TV

‘Sons Of Anarchy’ Sixth Season Finale Discussion: Kurt Sutter Is A Brilliant, Cruel Monster

A carving fork and dish water? Jesus, Sutter! Why? That’s one hell of a way with which to dispatch one of the series most important characters. What a brutal way go go. There were certain end points that we could’ve predicted for the sixth season finale of Sons of Anarchy, but I don’t think anyone could’ve predicted how Kurt Sutter would arrive at them. There were a lot of moving parts in last night’s nearly two-hour finale, but ultimately, the season ended the way it needed to end, in a completely, utterly destroying, devastating fashion that not only put a bloody bow on the year’s most significant plotline, but set the wheels in motion for a compelling multi-gang rivalry in the final season.

A friend of mine, who emailed me right after the episode ended, said it best: “Fuuuuuuuuuuuuu.” Sutter, once again, pulled the rug out from under us, and left us traumatized, with ass bruises and wounded souls. Sutter may not write dialogue as well as some of the other leading showrunners, but in terms of pure storytelling and plot construction, few can rival him. This season of SoA had the construction of a Boardwalk Empire season, but the pace of 24, and although only two major characters died this season, the devastation feels deeper, because the two he chose to kill off have propelled plotlines more than any other characters throughout the series. For six years, Jax has been reacting to Clay, or working toward a happy life with Tara, and now Jax Teller is left with all the power, and none of the happiness.

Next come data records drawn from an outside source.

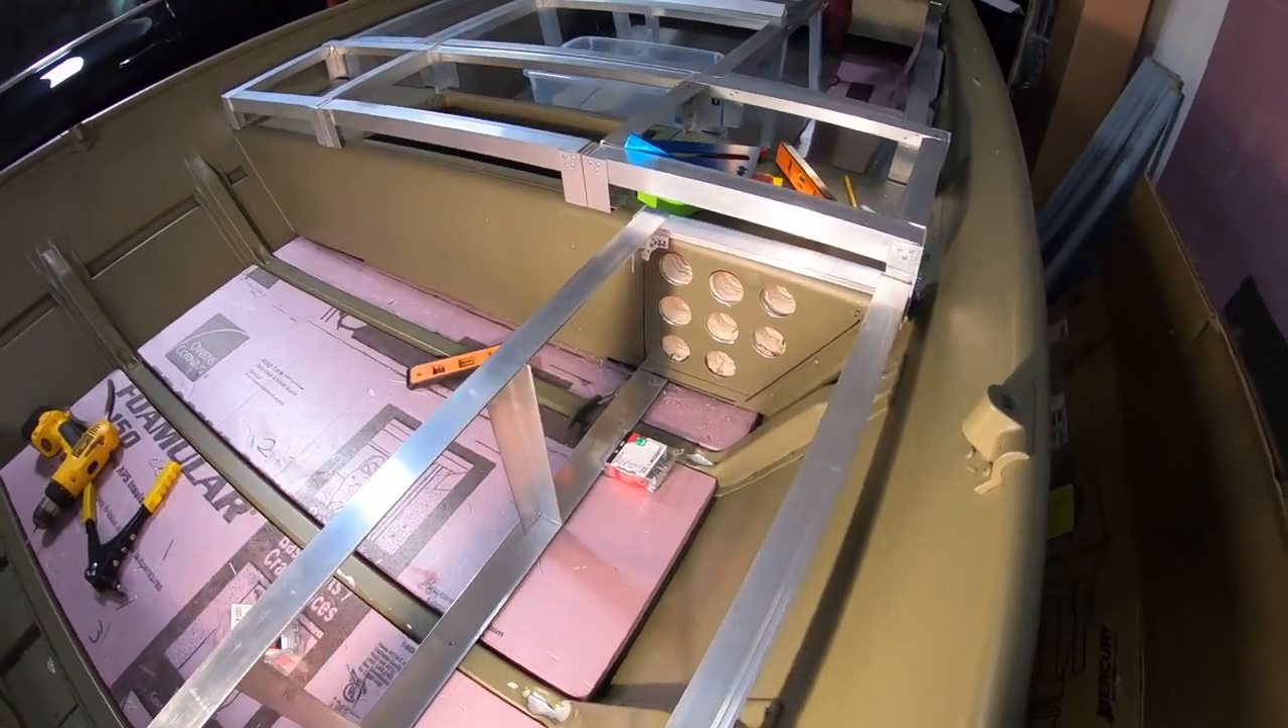Alright guys, I just finished doing the framing.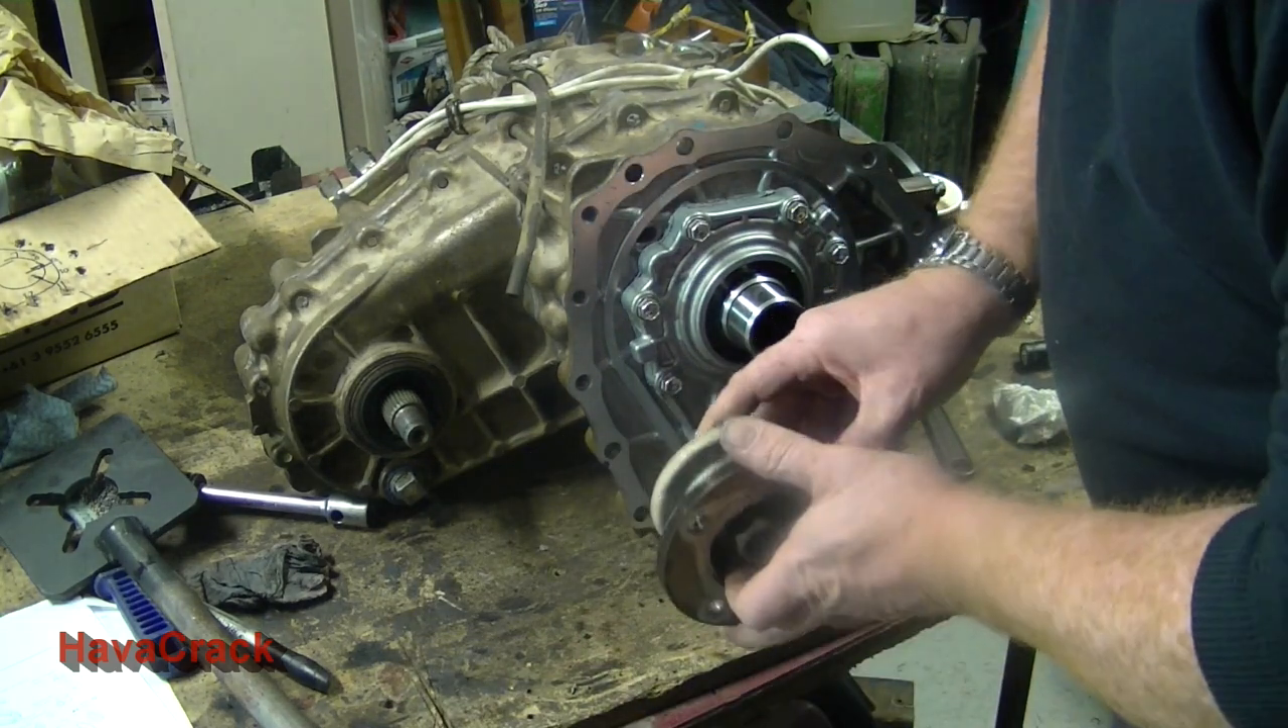Now it's time to start. What we've got left is to actually put the drive flanges on.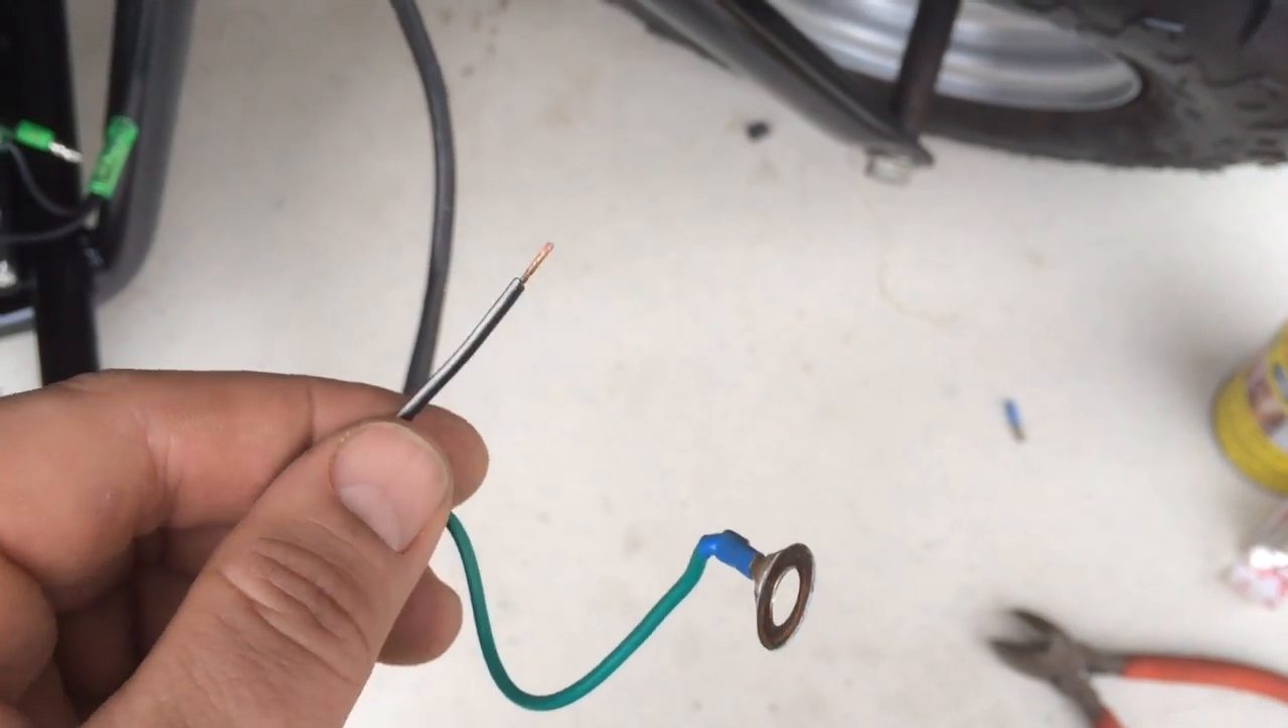Alright, so there's the push pin cut off and I've stripped about a quarter of an inch of wire back.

“You’re a husband and a father and a man before all of this,” District Attorney Patterson told Jax in one of the the episode’s most critical scenes. “Own your place.” When Patterson delivered those lines in the diner (and CCH Pounder was magnificent in that scene), you could sense that her words had gotten through to Jax, and for a few minutes at least, I had the sense that Tara Knowles might escape the season alive. Jax had obviously felt betrayed by Tara’s decision to flee, but the moment Jax saw Tara in the park, it was obvious Jax wasn’t going to kill her. There’s too much history, too much affection, and too much love between Jax and Tara. For all of Jax’s faults as a leader, he cares about his kids, and he’s smart enough to know that Tara was right in trying to get Thomas and Abel away from SAMCRO. In fact, it was only two seasons ago when Jax had the same thought: He had, for a time, planned to make certain things right within the club, and leave with Tara and his son and escape the path put before him. He’d gotten sucked in too deep, but there was still time for Tara and his sons.

The exchange between Tara and Jax in the park was flat-out amazing, and while I’ve appreciated Maggie Siff’s performance all season long, it was that scene — vulnerable, scared, sad, and resigned — that I felt for the first time that Siff could be worthy of an Emmy. “Can you let me say goodbye to them before you take me?” she asked Jax after tearfully conceding that her plan to save her kids from Jax’s life had failed.

“I’m not going to hurt you,” Jax said. “I’m not going to hurt them … You don’t have to run. Not anymore.” Who else actually pumped their fist when Jax said that? When it felt ever so briefly like Tara was going to make it through this? I had such a huge sense of relief. Jax had seen the light; the importance of being a good father and husband had finally broken through is pride and ego and the betrayal he had felt. Jax made the most selfless decision of his life: He was going to turn himself in, and do what’s right for his family, and no one in the club was going to stop him from it, because Tig, and Chibs, and Bobby knew it was also the right decision.

But there were too many soft, lingering close-ups on Tara’s face in the episode for us to believe that she’d make it out alive, and when Gemma was asked for something like the fifth time in the episode whether she’d heard anything about Tara yet, the end game began to come into focus. But who could’ve anticipated that Gemma — heart broken and drunk after Nero had dumped her — would lash out in a fit of rage and stab Tara repeatedly in the back of the head with a carving fork? GOD. Jesus, Jesus, Jesus! Sutter couldn’t give her a quick gunshot in the back of the head that’d kill her before she’d even realized what was happening. She’d have to know her killer, and she’d have to feel the stabbing pain of a fork through her skull while she was also drowning in a sink full of dishwater. Sutter, you’re a cruel son of a bitch.

We haven’t seen much of Gemma this season outside of crazy bitch mode, but when a shocked Roosevelt walked into that kitchen, saw Tara’s body, and explained to Gemma what she’d done, Katey Sagal delivered one of the most powerful scenes of the series: You could actually see the wave of acknowledgement, then regret, guilt, and then grief overcome her before Juice broke open the moment with two shots into the back of Eli Roosevelt. Even though I’d predicted that it might be Rockmond Dunbar’s last episode on the series, I did not see that coming. You’re a cold bastard, Sutter.